RECORD SET section start

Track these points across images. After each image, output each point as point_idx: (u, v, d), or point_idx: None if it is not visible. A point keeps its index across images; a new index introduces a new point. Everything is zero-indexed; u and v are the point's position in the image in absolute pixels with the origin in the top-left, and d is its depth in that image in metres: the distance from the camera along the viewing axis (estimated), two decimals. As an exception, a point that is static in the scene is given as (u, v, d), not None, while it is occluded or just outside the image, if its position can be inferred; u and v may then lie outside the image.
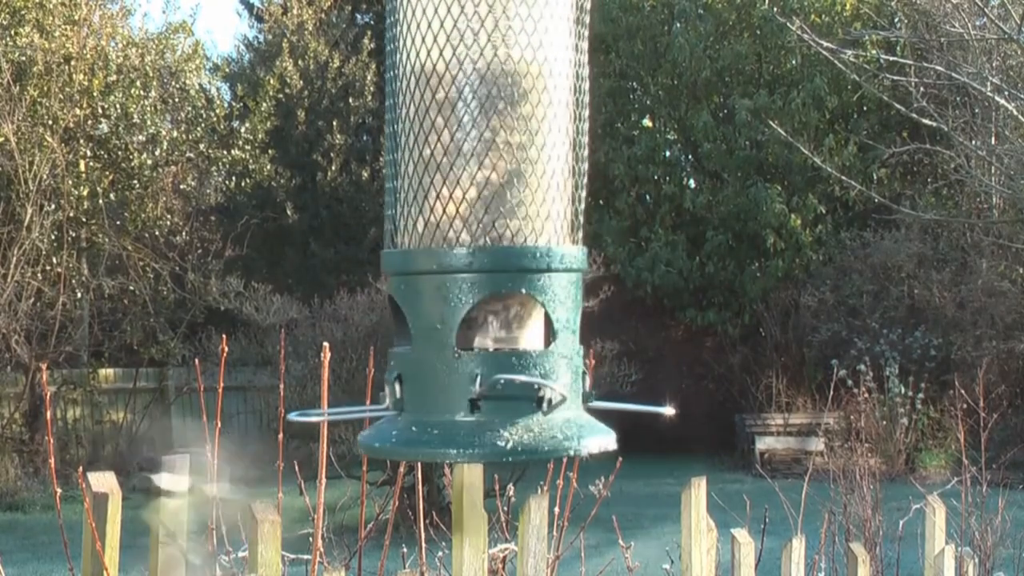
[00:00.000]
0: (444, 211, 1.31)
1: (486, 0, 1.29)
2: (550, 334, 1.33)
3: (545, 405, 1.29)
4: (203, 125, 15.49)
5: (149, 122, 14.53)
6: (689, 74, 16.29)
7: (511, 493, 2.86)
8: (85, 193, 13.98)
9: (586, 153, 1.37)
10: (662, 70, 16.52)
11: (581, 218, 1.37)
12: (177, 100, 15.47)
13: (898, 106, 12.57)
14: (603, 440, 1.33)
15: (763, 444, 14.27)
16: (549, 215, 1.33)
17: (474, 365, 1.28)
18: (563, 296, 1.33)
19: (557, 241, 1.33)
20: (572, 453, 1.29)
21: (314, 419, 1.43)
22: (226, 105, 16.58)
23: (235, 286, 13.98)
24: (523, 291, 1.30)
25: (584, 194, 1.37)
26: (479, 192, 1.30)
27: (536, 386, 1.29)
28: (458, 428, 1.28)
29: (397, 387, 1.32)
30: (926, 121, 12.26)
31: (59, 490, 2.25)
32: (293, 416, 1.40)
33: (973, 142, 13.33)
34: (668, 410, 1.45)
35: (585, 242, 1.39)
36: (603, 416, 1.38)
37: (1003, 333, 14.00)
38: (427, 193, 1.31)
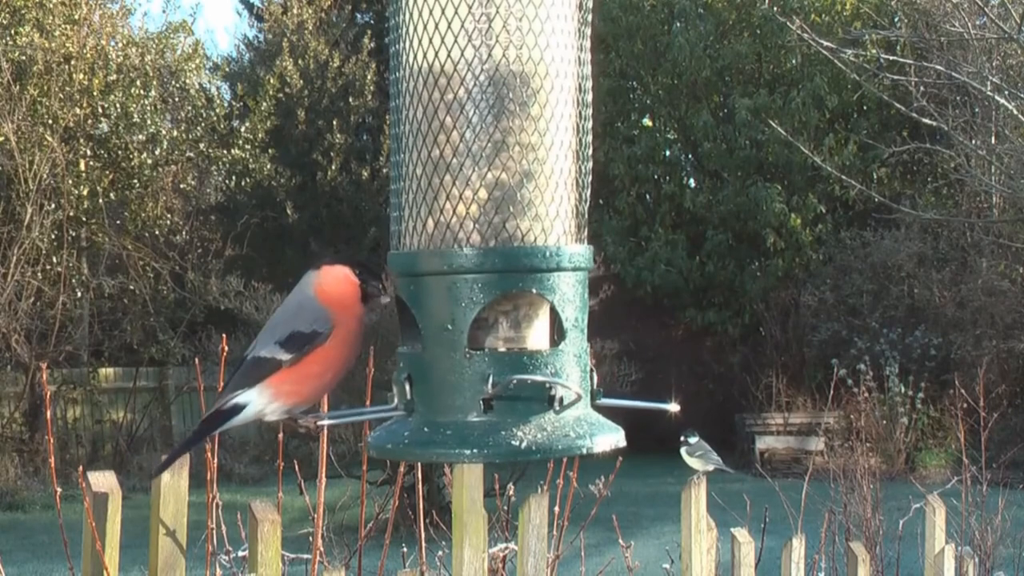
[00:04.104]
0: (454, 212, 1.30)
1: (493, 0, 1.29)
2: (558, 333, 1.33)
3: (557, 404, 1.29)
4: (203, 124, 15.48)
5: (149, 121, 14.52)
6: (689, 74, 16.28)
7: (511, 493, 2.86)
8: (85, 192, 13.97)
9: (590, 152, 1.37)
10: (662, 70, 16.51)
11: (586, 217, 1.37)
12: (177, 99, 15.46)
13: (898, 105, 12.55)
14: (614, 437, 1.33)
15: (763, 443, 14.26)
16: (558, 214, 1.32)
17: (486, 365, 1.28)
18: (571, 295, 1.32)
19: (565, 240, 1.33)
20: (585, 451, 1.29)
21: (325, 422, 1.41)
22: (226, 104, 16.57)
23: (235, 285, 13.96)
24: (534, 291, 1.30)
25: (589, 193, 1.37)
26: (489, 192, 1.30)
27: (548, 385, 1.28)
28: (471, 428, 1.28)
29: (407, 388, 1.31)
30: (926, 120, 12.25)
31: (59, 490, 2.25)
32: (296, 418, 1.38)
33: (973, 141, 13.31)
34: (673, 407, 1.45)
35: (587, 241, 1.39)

RECORD SET section end

- **INSTRUCTIONS FOR THE TASK**: From the line holding "17: (474, 365, 1.28)" to the line holding "38: (427, 193, 1.31)", inclusive, restate each line above exactly as written.

- **TASK RESULT**:
17: (474, 365, 1.28)
18: (563, 296, 1.33)
19: (557, 241, 1.33)
20: (572, 453, 1.29)
21: (314, 419, 1.43)
22: (226, 105, 16.58)
23: (235, 286, 13.98)
24: (523, 291, 1.30)
25: (584, 194, 1.37)
26: (479, 192, 1.30)
27: (536, 386, 1.29)
28: (458, 428, 1.28)
29: (397, 387, 1.32)
30: (926, 121, 12.26)
31: (59, 490, 2.25)
32: (293, 416, 1.40)
33: (973, 142, 13.33)
34: (668, 410, 1.45)
35: (585, 242, 1.39)
36: (603, 416, 1.38)
37: (1003, 333, 14.00)
38: (427, 193, 1.31)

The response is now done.